Saved entries:
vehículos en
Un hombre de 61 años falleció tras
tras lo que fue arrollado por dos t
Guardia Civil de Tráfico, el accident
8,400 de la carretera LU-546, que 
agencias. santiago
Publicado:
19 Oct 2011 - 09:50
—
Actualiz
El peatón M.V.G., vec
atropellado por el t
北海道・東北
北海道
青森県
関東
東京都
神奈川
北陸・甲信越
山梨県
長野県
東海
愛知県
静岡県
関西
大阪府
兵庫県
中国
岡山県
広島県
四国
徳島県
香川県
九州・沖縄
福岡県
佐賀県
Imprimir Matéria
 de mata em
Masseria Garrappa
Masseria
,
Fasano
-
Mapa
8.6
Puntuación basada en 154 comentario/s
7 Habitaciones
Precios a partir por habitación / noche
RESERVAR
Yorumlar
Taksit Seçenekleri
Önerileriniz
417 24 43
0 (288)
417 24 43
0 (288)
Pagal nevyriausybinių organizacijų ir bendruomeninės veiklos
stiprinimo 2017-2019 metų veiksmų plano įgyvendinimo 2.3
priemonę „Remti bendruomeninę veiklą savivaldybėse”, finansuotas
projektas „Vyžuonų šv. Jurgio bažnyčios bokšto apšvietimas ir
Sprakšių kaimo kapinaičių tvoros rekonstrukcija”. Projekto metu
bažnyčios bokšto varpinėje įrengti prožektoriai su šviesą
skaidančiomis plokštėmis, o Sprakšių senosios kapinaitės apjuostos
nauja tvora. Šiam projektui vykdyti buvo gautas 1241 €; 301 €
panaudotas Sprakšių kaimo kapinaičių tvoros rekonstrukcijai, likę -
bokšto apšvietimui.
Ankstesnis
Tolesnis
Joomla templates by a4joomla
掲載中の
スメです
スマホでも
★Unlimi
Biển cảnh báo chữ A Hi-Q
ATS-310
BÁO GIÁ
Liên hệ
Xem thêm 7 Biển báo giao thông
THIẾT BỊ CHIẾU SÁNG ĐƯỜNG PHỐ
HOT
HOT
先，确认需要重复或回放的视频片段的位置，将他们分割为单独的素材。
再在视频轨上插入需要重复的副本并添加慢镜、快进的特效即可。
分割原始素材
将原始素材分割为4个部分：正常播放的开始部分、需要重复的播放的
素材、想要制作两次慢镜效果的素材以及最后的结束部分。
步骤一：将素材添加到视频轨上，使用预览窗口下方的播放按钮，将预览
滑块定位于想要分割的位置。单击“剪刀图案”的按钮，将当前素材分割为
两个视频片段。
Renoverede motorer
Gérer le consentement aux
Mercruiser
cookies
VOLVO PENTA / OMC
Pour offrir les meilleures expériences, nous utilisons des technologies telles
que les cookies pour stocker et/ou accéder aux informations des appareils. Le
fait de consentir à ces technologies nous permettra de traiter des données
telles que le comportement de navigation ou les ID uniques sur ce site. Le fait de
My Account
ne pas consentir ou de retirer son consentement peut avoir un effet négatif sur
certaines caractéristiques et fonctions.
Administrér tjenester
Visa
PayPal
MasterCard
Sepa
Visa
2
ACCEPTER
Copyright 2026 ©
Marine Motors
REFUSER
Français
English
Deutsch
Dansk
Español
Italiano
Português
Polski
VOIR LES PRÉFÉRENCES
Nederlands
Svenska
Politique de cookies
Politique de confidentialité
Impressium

What is required ->
What is the number of lines in the records that hold the word "bokšto"? Answer with that number by itself.

Exercise solution ->
3